Download or read book Magda Goebbels written by Anja Klabunde and published by Little Brown GBR. This book was released on 2002 with total page 367 pages. Available in PDF, EPUB and Kindle. Book excerpt: First published in Munich in 1999 by C. Bertelsmann Verlag.
Download or read book Dr Goebbels His Life and Death written by Roger Manvell and published by . This book was released on 1960 with total page 336 pages. Available in PDF, EPUB and Kindle. Book excerpt: "A biography of the most terrifying figure in the hierarchy of Nazi Germany. Joseph Goebbels was Hitler's closest friend, the creator of modern propaganda and the intellectual of the Nazi party. This is the story of the man and the politician." Huntting.

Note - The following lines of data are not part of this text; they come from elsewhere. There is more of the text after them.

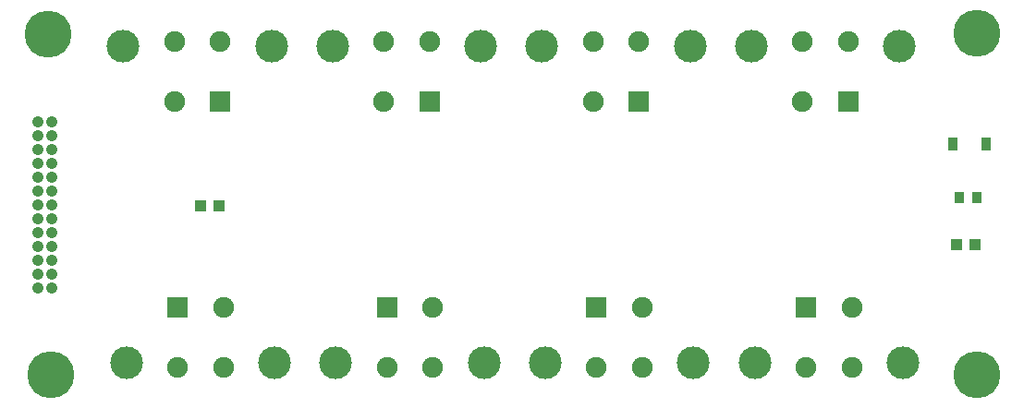
<source format=gbr>
%TF.GenerationSoftware,KiCad,Pcbnew,7.0.1*%
%TF.CreationDate,2023-04-04T11:35:32-07:00*%
%TF.ProjectId,PT Hub,50542048-7562-42e6-9b69-6361645f7063,v01*%
%TF.SameCoordinates,Original*%
%TF.FileFunction,Soldermask,Top*%
%TF.FilePolarity,Negative*%
%FSLAX46Y46*%
G04 Gerber Fmt 4.6, Leading zero omitted, Abs format (unit mm)*
G04 Created by KiCad (PCBNEW 7.0.1) date 2023-04-04 11:35:32*
%MOMM*%
%LPD*%
G01*
G04 APERTURE LIST*
%ADD10R,1.100000X1.000000*%
%ADD11C,2.999999*%
%ADD12R,1.900000X1.900000*%
%ADD13C,1.900000*%
%ADD14C,4.300000*%
%ADD15R,0.940000X1.020000*%
%ADD16C,1.066800*%
%ADD17R,0.965200X1.295400*%
G04 APERTURE END LIST*
D10*
%TO.C,C2*%
X160108000Y-121793000D03*
X158408000Y-121793000D03*
%TD*%
D11*
%TO.C,P6*%
X134325475Y-132600000D03*
X120725502Y-132600000D03*
D12*
X125425500Y-127560000D03*
D13*
X129625499Y-127560000D03*
X125425500Y-133059999D03*
X129625499Y-133059999D03*
%TD*%
D14*
%TO.C,H3*%
X75438000Y-133731000D03*
%TD*%
D15*
%TO.C,R1*%
X158722000Y-117475000D03*
X160302000Y-117475000D03*
%TD*%
D16*
%TO.C,P1*%
X74295000Y-110490000D03*
X75565000Y-110490000D03*
X74295000Y-111760000D03*
X75565000Y-111760000D03*
X74295000Y-113030000D03*
X75565000Y-113030000D03*
X74295000Y-114300000D03*
X75565000Y-114300000D03*
X74295000Y-115570000D03*
X75565000Y-115570000D03*
X74295000Y-116840000D03*
X75565000Y-116840000D03*
X74295000Y-118110000D03*
X75565000Y-118110000D03*
X74295000Y-119380000D03*
X75565000Y-119380000D03*
X74295000Y-120650000D03*
X75565000Y-120650000D03*
X74295000Y-121920000D03*
X75565000Y-121920000D03*
X74295000Y-123190000D03*
X75565000Y-123190000D03*
X74295000Y-124460000D03*
X75565000Y-124460000D03*
X74295000Y-125730000D03*
X75565000Y-125730000D03*
%TD*%
D14*
%TO.C,H1*%
X160274000Y-133731000D03*
%TD*%
D11*
%TO.C,P3*%
X101548502Y-132600000D03*
X115148475Y-132600000D03*
D12*
X106248500Y-127560000D03*
D13*
X110448499Y-127560000D03*
X106248500Y-133059999D03*
X110448499Y-133059999D03*
%TD*%
D11*
%TO.C,P8*%
X139613525Y-103620000D03*
X153213498Y-103620000D03*
D12*
X148513500Y-108660000D03*
D13*
X144313501Y-108660000D03*
X148513500Y-103160001D03*
X144313501Y-103160001D03*
%TD*%
D10*
%TO.C,C1*%
X90893000Y-118237000D03*
X89193000Y-118237000D03*
%TD*%
D11*
%TO.C,P2*%
X153552975Y-132600000D03*
X139953002Y-132600000D03*
D12*
X144653000Y-127560000D03*
D13*
X148852999Y-127560000D03*
X144653000Y-133059999D03*
X148852999Y-133059999D03*
%TD*%
D17*
%TO.C,D1*%
X158115000Y-112522000D03*
X161163000Y-112522000D03*
%TD*%
D14*
%TO.C,H4*%
X160274000Y-102362000D03*
%TD*%
D11*
%TO.C,P5*%
X120436526Y-103620000D03*
X134036499Y-103620000D03*
D12*
X129336501Y-108660000D03*
D13*
X125136502Y-108660000D03*
X129336501Y-103160001D03*
X125136502Y-103160001D03*
%TD*%
D11*
%TO.C,P4*%
X95682493Y-103620006D03*
X82082520Y-103620006D03*
D12*
X90982495Y-108660006D03*
D13*
X86782496Y-108660006D03*
X90982495Y-103160007D03*
X86782496Y-103160007D03*
%TD*%
D11*
%TO.C,P7*%
X114859499Y-103620000D03*
X101259526Y-103620000D03*
D12*
X110159501Y-108660000D03*
D13*
X105959502Y-108660000D03*
X110159501Y-103160001D03*
X105959502Y-103160001D03*
%TD*%
D14*
%TO.C,H2*%
X75184000Y-102489000D03*
%TD*%
D11*
%TO.C,P9*%
X95971475Y-132600000D03*
X82371502Y-132600000D03*
D12*
X87071500Y-127560000D03*
D13*
X91271499Y-127560000D03*
X87071500Y-133059999D03*
X91271499Y-133059999D03*
%TD*%
M02*

</source>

Download or read book Dead Funny written by Rudolph Herzog and published by Melville House. This book was released on 2011-04-26 with total page 213 pages. Available in PDF, EPUB and Kindle. Book excerpt: In Nazi Germany, telling jokes about Hitler could get you killed Hitler and Göring are standing on top of the Berlin radio tower. Hitler says he wants to do something to put a smile on the Berliners’ faces. Göring says, “Why don’t you jump?” When a woman told this joke in Germany in 1943, she was arrested by the Nazis and sentenced to death by guillotine—it didn’t matter that her husband was a good German soldier who died in battle. In this groundbreaking work of history, Rudolph Herzog takes up such stories to show how widespread humor was during the Third Reich. It’s a fascinating and frightening history: from the suppression of the anti-Nazi cabaret scene of the 1930s, to jokes made at the expense of the Nazis during WWII, to the collections of “whispered jokes” that were published in the immediate aftermath of the war. Herzog argues that jokes provide a hitherto missing chapter of WWII history. The jokes show that not all Germans were hypnotized by Nazi propaganda, and, in taking on subjects like Nazi concentration camps, they record a public acutely aware of the horrors of the regime. Thus Dead Funny is a tale of terrible silence and cowardice, but also of occasional and inspiring bravery.